- **PASSAGE SHOWN**
■ ■ ■ ■ ■

If you are setting up a site which is not a wikipedia but you want to have interwiki links to all of the Wikimedia projects, follow the instructions above for enwiki with mw_ db table prefix, substituting in the name of your wiki db for enwiki-mw_ everywhere.

If you are setting up a site which is not a wikipedia and you have the db prefix xxxx_, follow the above instructions for enwiki with mw_ prefix but substitute in yourdbname-xxxx for enwiki-mw_ everywhere.

If you are setting up a mirror of several wikipedias with wikidbnames enwiki, frwiki, etc (and no special db table prefix):

  • steal a copy of our interwikicache.cdb from [here]
  • change the entry
           key     __global:wiki
           value  1 //en.wikipedia.org/wiki/$1
to point to your domain
  • change the entry
           key    _wiki:en
           value  1 http://en.wikipedia.org/wiki/$1
to point to your domain, and do the same for each language you are setting up
  • copy the cdb file into cache/interwiki.db under the root of your MediaWiki installation
  • add $wgInterwikiCache = "$IP/cache/interwiki.cdb"; to your LocalSettings.php config file
  • You are done. You have modified interwiki links between the wikis in your farm to point to your domain, the rest will lead offsite as they should, and no other modifications are necessary.

The easiest way to add entries to a cdb file is to use a set of command line cdb utilities (aptget install freecdb for Ubuntu, yum install tinycdb for Fedora).

For freecdb, you can dump the existing cdb file to a flat text file using cdbdump cache/interwiki.cdb > cache/interwiki.txt, and add entries in the format +nn,mm:keyname->value where nn is the length of the key and mm is the length of the value in bytes. You can then convert the text file back to cdb using cdbmake cache/interwiki-test.cdb cache/interwiki.cdb.tmp < cache/interwiki.txt after which you can move the new cdb file into place and test it.

The commands for tinycdb are different but the procedure is the same: dump the cdb file into a flat text file, add entries of the above format and convert the text file back to cdb.

Use the script, Luke edit

There is a script [1] that can make this easier (tested only on Linux). It's designed for altering the Wikimedia interwikicache.cdb file for a single wiki. You will need to specify the site type, the db name including table prefix if any, the language code if any, or alternatively the path to your wiki's LocalSettings.php file. The script will do the rest, writing out a new cdb file with the desired entries, as needed. See the README file or run the script with the --help option for more information. It's alpha code, beware.

■ ■ ■ ■ ■

- **DATA EXCERPTS**
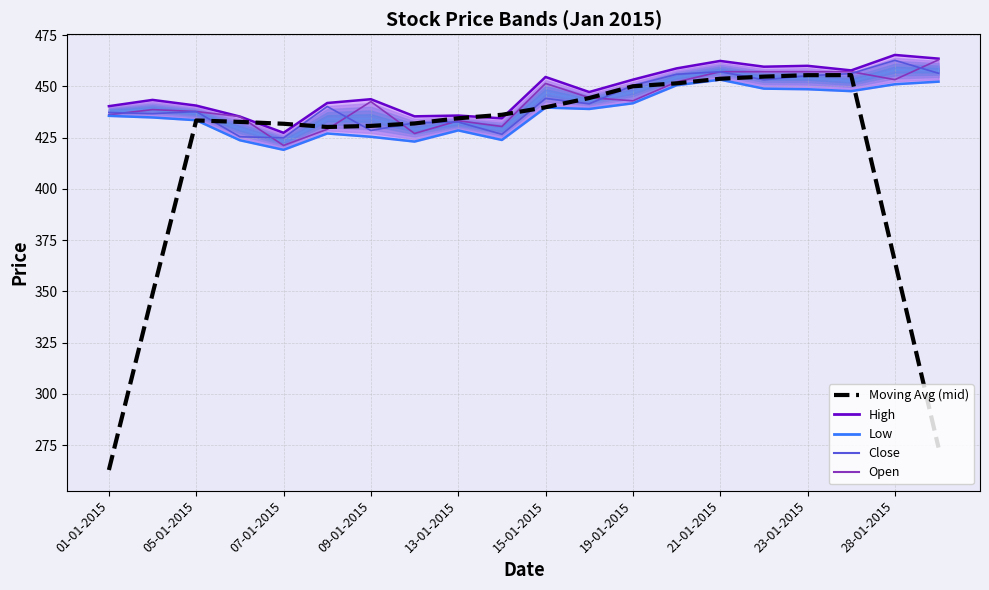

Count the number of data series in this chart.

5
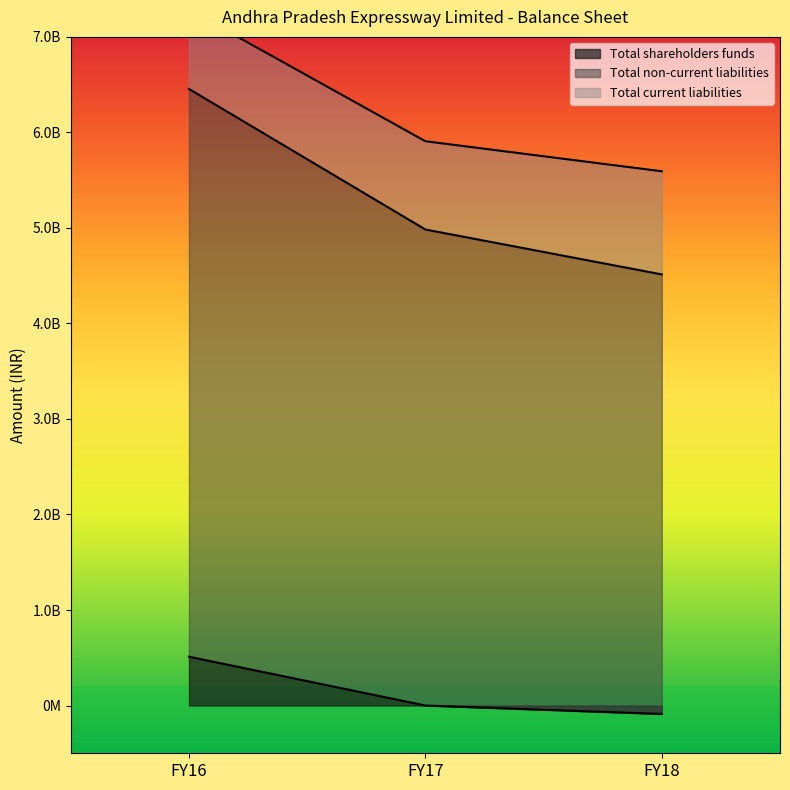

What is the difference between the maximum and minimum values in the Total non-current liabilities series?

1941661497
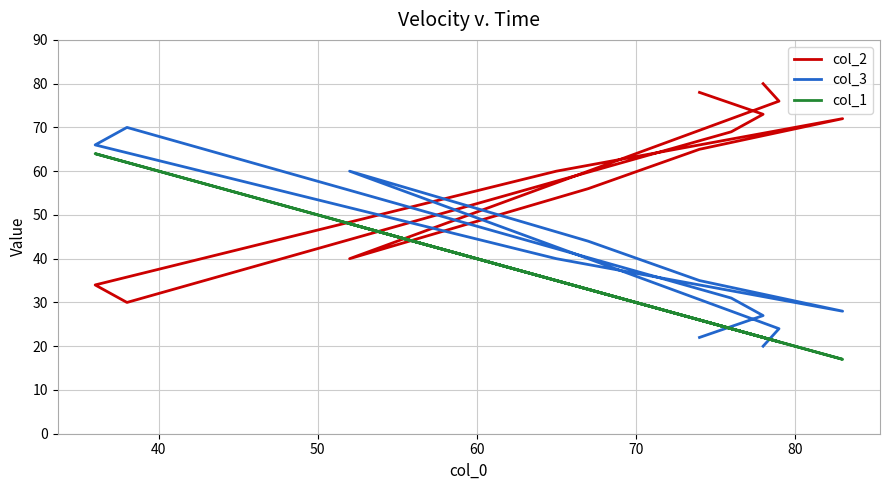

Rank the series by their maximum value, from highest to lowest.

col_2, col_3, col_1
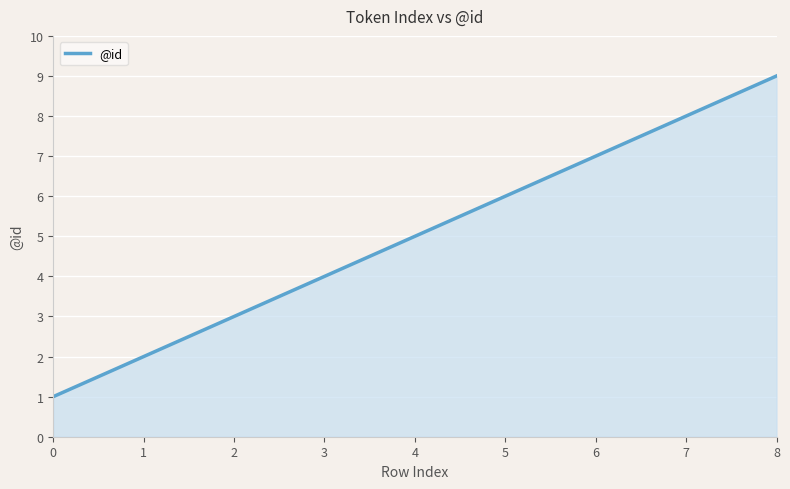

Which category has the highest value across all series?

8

■ ■ ■ ■ ■

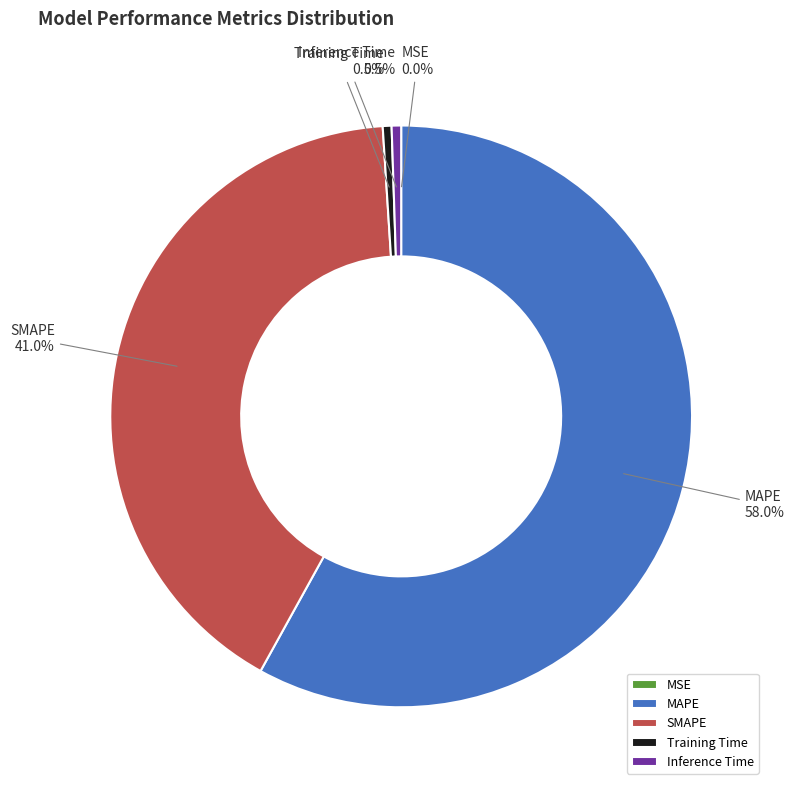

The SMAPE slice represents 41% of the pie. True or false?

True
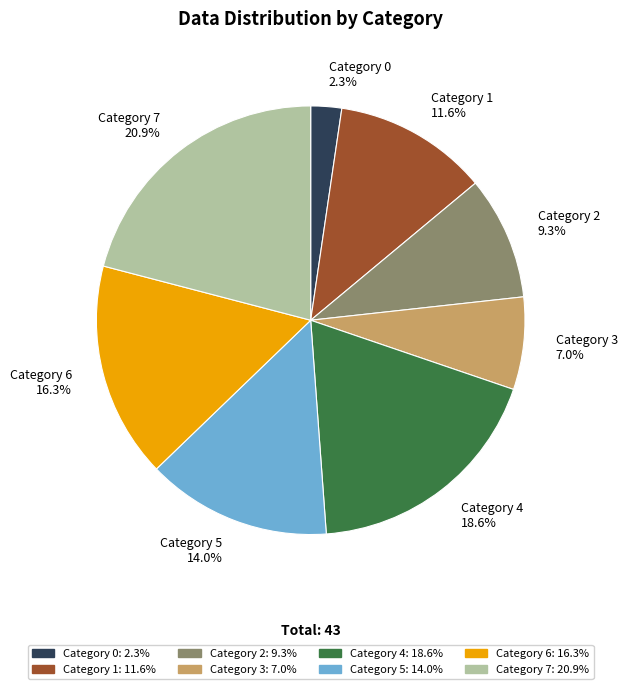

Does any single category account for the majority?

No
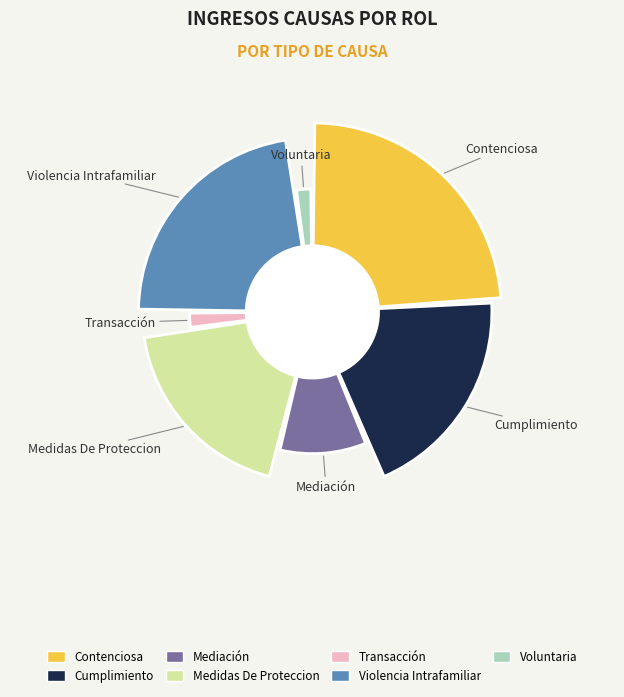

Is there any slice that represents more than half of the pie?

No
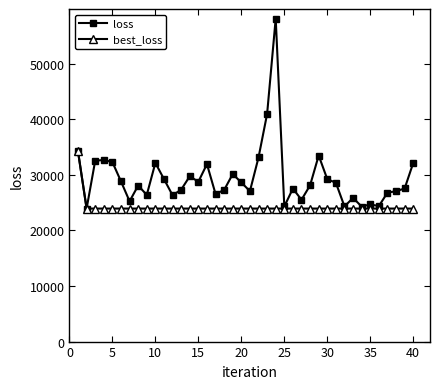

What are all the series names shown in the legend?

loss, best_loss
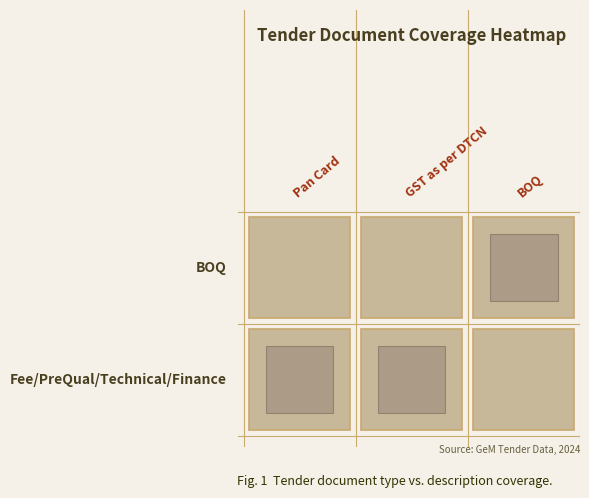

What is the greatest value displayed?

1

■ ■ ■ ■ ■

- **ACTIONS TO TAKE**
1. Please quote the interwiki cache passage starting with "The commands for" and going on through "back to cdb.".
2. According to the interwiki cache passage, what information must you give the script? List every item.
3. In the interwiki cache passage, which package is recommended for command line cdb utilities on Fedora?

- **SOLVED TASKS**
1.
The commands for tinycdb are different but the procedure is the same: dump the cdb file into a flat text file, add entries of the above format and convert the text file back to cdb.

2.
- The site type
- The db name, including the table prefix if there is one
- The language code, if there is one
- Alternatively, the path to the wiki's LocalSettings.php file

3. tinycdb, installed with "yum install tinycdb".